▶ DATA
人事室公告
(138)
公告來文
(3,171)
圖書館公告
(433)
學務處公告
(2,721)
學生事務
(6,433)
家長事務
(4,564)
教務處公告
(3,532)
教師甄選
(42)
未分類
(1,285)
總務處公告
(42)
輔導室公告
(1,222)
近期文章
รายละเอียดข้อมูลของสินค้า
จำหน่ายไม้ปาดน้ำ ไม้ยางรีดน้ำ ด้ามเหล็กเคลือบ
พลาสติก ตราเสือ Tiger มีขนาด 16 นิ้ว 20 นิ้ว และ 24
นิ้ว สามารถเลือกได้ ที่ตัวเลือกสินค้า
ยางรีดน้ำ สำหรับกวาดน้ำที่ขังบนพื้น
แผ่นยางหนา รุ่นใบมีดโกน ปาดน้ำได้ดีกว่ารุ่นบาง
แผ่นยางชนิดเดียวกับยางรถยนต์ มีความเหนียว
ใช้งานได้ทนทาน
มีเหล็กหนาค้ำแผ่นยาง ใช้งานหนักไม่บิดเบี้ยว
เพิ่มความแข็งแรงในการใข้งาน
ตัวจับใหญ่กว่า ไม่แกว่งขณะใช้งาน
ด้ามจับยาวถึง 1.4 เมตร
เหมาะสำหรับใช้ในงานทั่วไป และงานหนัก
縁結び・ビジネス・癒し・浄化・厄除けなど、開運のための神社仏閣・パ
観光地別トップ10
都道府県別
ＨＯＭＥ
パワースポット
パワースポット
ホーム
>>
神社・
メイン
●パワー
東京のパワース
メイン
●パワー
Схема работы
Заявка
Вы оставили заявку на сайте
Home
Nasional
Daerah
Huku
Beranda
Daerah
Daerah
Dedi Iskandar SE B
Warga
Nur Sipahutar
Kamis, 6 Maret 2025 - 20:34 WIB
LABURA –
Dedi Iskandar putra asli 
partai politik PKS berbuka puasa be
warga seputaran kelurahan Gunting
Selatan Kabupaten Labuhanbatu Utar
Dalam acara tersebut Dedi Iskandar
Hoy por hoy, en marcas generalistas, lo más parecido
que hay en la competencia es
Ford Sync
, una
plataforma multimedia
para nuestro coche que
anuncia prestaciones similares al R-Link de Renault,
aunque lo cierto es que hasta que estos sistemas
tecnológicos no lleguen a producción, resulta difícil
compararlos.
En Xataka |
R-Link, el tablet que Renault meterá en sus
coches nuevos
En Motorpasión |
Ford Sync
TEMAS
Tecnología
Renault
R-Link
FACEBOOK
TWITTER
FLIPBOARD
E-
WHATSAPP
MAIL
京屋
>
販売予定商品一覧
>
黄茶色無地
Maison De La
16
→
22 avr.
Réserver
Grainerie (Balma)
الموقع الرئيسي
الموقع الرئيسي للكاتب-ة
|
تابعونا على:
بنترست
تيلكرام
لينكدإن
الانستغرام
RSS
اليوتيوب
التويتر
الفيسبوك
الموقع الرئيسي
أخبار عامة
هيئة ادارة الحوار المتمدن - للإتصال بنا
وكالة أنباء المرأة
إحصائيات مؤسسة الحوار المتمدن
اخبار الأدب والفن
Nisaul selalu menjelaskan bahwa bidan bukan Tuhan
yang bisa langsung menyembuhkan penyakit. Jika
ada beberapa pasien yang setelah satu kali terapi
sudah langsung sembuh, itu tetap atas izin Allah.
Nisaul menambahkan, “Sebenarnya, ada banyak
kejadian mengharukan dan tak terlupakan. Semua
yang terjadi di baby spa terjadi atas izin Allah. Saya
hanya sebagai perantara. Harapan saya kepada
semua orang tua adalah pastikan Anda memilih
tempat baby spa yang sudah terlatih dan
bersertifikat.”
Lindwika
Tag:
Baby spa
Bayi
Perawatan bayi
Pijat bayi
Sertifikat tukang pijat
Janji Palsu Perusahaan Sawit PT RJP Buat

▶ TASK DESCRIPTION
Send back every record, precisely as written.

▶ TASK OUTPUT
人事室公告
(138)
公告來文
(3,171)
圖書館公告
(433)
學務處公告
(2,721)
學生事務
(6,433)
家長事務
(4,564)
教務處公告
(3,532)
教師甄選
(42)
未分類
(1,285)
總務處公告
(42)
輔導室公告
(1,222)
近期文章
รายละเอียดข้อมูลของสินค้า
จำหน่ายไม้ปาดน้ำ ไม้ยางรีดน้ำ ด้ามเหล็กเคลือบ
พลาสติก ตราเสือ Tiger มีขนาด 16 นิ้ว 20 นิ้ว และ 24
นิ้ว สามารถเลือกได้ ที่ตัวเลือกสินค้า
ยางรีดน้ำ สำหรับกวาดน้ำที่ขังบนพื้น
แผ่นยางหนา รุ่นใบมีดโกน ปาดน้ำได้ดีกว่ารุ่นบาง
แผ่นยางชนิดเดียวกับยางรถยนต์ มีความเหนียว
ใช้งานได้ทนทาน
มีเหล็กหนาค้ำแผ่นยาง ใช้งานหนักไม่บิดเบี้ยว
เพิ่มความแข็งแรงในการใข้งาน
ตัวจับใหญ่กว่า ไม่แกว่งขณะใช้งาน
ด้ามจับยาวถึง 1.4 เมตร
เหมาะสำหรับใช้ในงานทั่วไป และงานหนัก
縁結び・ビジネス・癒し・浄化・厄除けなど、開運のための神社仏閣・パ
観光地別トップ10
都道府県別
ＨＯＭＥ
パワースポット
パワースポット
ホーム
>>
神社・
メイン
●パワー
東京のパワース
メイン
●パワー
Схема работы
Заявка
Вы оставили заявку на сайте
Home
Nasional
Daerah
Huku
Beranda
Daerah
Daerah
Dedi Iskandar SE B
Warga
Nur Sipahutar
Kamis, 6 Maret 2025 - 20:34 WIB
LABURA –
Dedi Iskandar putra asli 
partai politik PKS berbuka puasa be
warga seputaran kelurahan Gunting
Selatan Kabupaten Labuhanbatu Utar
Dalam acara tersebut Dedi Iskandar
Hoy por hoy, en marcas generalistas, lo más parecido
que hay en la competencia es
Ford Sync
, una
plataforma multimedia
para nuestro coche que
anuncia prestaciones similares al R-Link de Renault,
aunque lo cierto es que hasta que estos sistemas
tecnológicos no lleguen a producción, resulta difícil
compararlos.
En Xataka |
R-Link, el tablet que Renault meterá en sus
coches nuevos
En Motorpasión |
Ford Sync
TEMAS
Tecnología
Renault
R-Link
FACEBOOK
TWITTER
FLIPBOARD
E-
WHATSAPP
MAIL
京屋
>
販売予定商品一覧
>
黄茶色無地
Maison De La
16
→
22 avr.
Réserver
Grainerie (Balma)
الموقع الرئيسي
الموقع الرئيسي للكاتب-ة
|
تابعونا على:
بنترست
تيلكرام
لينكدإن
الانستغرام
RSS
اليوتيوب
التويتر
الفيسبوك
الموقع الرئيسي
أخبار عامة
هيئة ادارة الحوار المتمدن - للإتصال بنا
وكالة أنباء المرأة
إحصائيات مؤسسة الحوار المتمدن
اخبار الأدب والفن
Nisaul selalu menjelaskan bahwa bidan bukan Tuhan
yang bisa langsung menyembuhkan penyakit. Jika
ada beberapa pasien yang setelah satu kali terapi
sudah langsung sembuh, itu tetap atas izin Allah.
Nisaul menambahkan, “Sebenarnya, ada banyak
kejadian mengharukan dan tak terlupakan. Semua
yang terjadi di baby spa terjadi atas izin Allah. Saya
hanya sebagai perantara. Harapan saya kepada
semua orang tua adalah pastikan Anda memilih
tempat baby spa yang sudah terlatih dan
bersertifikat.”
Lindwika
Tag:
Baby spa
Bayi
Perawatan bayi
Pijat bayi
Sertifikat tukang pijat
Janji Palsu Perusahaan Sawit PT RJP Buat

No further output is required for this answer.